2) Ester, ingeniera, soltera, era la más coqueta e interesante del curso. Hizo una carrera brillante en una empresa multinacional de cosmética. No pudo tener una relación amorosa estable, pues su profesión le demandaba viajar fuera del país constantemente. Cuenta que hace dos años decidió finalmente adoptar dos hermanos haitianos. Tenían cinco y siete años cuando los recibió. La maternidad la llenó de vitalidad, y con eso comenzó una vida diferente, llena de actividades y amistades nuevas. Con las apoderadas del curso se turnan para ir a buscar a los niños al colegio, salen religiosamente todos los jueves a un happy hour, y cada tanto organizan un viaje en conjunto fuera del país. Además, hace unos meses participa en un equipo de runners en el que conoció a un hombre más joven que ella, y aunque le dio algo de pudor, aceptó su invitación a salir. Ahora está muy activa buscando a alguien que la ayude en el cuidado de sus hijos, ya que con la hernia que tiene en la espalda le resulta casi imposible seguirles el ritmo.

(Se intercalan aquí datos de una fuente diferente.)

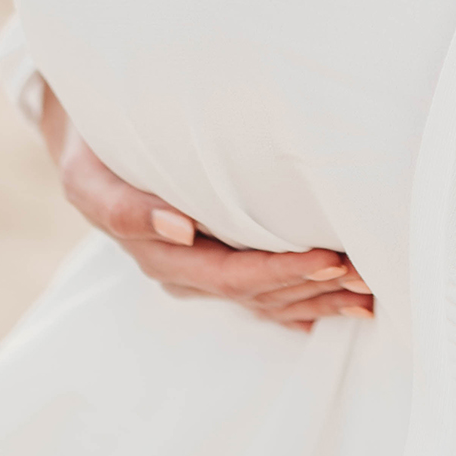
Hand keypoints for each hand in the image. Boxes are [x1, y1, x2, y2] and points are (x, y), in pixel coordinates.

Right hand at [37, 86, 372, 331]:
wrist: (88, 146)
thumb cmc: (93, 153)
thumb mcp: (90, 176)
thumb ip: (126, 207)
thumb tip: (180, 229)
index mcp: (158, 255)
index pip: (231, 275)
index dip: (282, 271)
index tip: (328, 260)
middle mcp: (184, 271)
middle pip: (258, 293)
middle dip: (312, 288)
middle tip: (365, 276)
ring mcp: (201, 272)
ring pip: (266, 299)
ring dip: (317, 299)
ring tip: (367, 294)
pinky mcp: (215, 262)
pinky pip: (264, 294)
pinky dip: (305, 302)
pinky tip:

3) Rafael no terminó sus estudios, pues decidió emprender muy joven. Es buen amigo pero algo soberbio, por lo cual, cuando le toca hablar, no escatima en partir contando lo que ya todos saben por la prensa: que su imperio del retail sigue expandiéndose, por lo que ahora abrirá nuevas tiendas también en Perú. Su nombre es recurrente en las listas de los hombres más acaudalados de la región y, cada tanto, aparecen fotos de sus propiedades en Nueva York o Milán en las revistas de decoración. Se ha casado y divorciado tres veces, y se acaba de comprometer con una mujer treinta años menor. Cuenta que por ningún motivo quiere tener más hijos. Le basta con los cinco que ya tiene, y que solo lo llaman para pedirle dinero. Agrega que, más que eso, lo que le molesta es que ninguno se comprometa con el futuro del negocio y está pensando en amenazarlos con desheredarlos si no se comportan con seriedad. El próximo mes tendrá que viajar a hacerse chequeos a Atlanta, ya que su diabetes sigue avanzando con bastante mal pronóstico.

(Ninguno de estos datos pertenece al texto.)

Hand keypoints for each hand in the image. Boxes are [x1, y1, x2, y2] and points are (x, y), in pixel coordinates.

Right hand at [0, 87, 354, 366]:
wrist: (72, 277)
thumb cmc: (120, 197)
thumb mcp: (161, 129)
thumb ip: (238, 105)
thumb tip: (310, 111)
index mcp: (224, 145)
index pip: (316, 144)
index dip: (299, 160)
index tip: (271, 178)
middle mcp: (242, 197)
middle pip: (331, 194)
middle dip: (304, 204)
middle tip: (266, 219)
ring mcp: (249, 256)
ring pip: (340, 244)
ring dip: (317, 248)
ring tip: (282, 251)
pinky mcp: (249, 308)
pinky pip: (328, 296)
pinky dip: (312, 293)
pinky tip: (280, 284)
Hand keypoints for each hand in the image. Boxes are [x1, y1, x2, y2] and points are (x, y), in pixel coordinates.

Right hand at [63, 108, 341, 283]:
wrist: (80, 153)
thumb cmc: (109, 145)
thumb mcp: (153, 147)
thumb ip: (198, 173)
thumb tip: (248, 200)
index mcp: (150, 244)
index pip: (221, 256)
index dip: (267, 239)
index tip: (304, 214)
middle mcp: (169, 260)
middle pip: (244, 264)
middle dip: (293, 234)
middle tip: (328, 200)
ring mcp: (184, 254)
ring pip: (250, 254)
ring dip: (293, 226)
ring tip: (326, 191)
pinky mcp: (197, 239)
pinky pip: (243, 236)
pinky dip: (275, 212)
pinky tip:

Ahora que conocemos las historias de César, Ester y Rafael, veamos cómo son los resultados de bienestar para cada uno de ellos, tomando en consideración solo aquello que han dicho en la reunión:


Si miramos el indicador del dinero de manera aislada, sin duda, Rafael tendría la vida más deseable. Pero si sumamos al indicador del dinero, el de salud y relaciones, el escenario cambia por completo: Rafael no sería tan admirado como lo es actualmente. César y Ester tendrían un bienestar casi el doble que el de Rafael.

Pero, ¿necesitamos realmente una medición cuantitativa para darnos cuenta de qué vida es mejor para nosotros, o podemos arribar a la misma conclusión si nos conocemos mejor y usamos la consciencia para orientar nuestras decisiones? Quizá podremos responder a esta pregunta más adelante.

¿Y ahora qué?

Estaba muy contenta de estar respondiendo a varias de mis preguntas. Ya tenía más claro el “por qué” de la vida, y sentía que esta felicidad que buscaba se parecía muchísimo más a la eudemonía que a cualquier otra cosa.

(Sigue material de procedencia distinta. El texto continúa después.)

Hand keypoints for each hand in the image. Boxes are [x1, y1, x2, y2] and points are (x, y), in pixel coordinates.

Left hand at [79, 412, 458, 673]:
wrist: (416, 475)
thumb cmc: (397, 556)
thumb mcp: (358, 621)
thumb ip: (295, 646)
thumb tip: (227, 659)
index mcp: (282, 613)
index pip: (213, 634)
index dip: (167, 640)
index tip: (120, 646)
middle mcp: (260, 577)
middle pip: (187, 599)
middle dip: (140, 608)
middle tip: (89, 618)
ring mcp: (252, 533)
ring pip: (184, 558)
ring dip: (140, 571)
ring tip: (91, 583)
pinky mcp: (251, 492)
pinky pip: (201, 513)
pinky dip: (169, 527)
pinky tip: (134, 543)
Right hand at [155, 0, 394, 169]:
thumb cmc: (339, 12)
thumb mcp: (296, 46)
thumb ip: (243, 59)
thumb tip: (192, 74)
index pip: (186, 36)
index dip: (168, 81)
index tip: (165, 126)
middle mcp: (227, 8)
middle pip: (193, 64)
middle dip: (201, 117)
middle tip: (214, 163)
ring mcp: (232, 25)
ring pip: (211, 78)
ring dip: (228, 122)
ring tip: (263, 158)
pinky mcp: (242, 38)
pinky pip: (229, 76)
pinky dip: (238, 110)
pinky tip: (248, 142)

Si bien sentía los avances, tenía la sensación de que esto era solo el comienzo. Si el dinero, el poder y la fama no me conducirían a la felicidad que estaba buscando, ¿qué tenía que buscar? ¿A qué se refería Aristóteles cuando hablaba de la felicidad del alma? Todo parecía indicar que estaba a punto de encontrarme con un nuevo mundo, hasta entonces absolutamente desconocido para mí. Algo menos racional y más espiritual estaba por venir.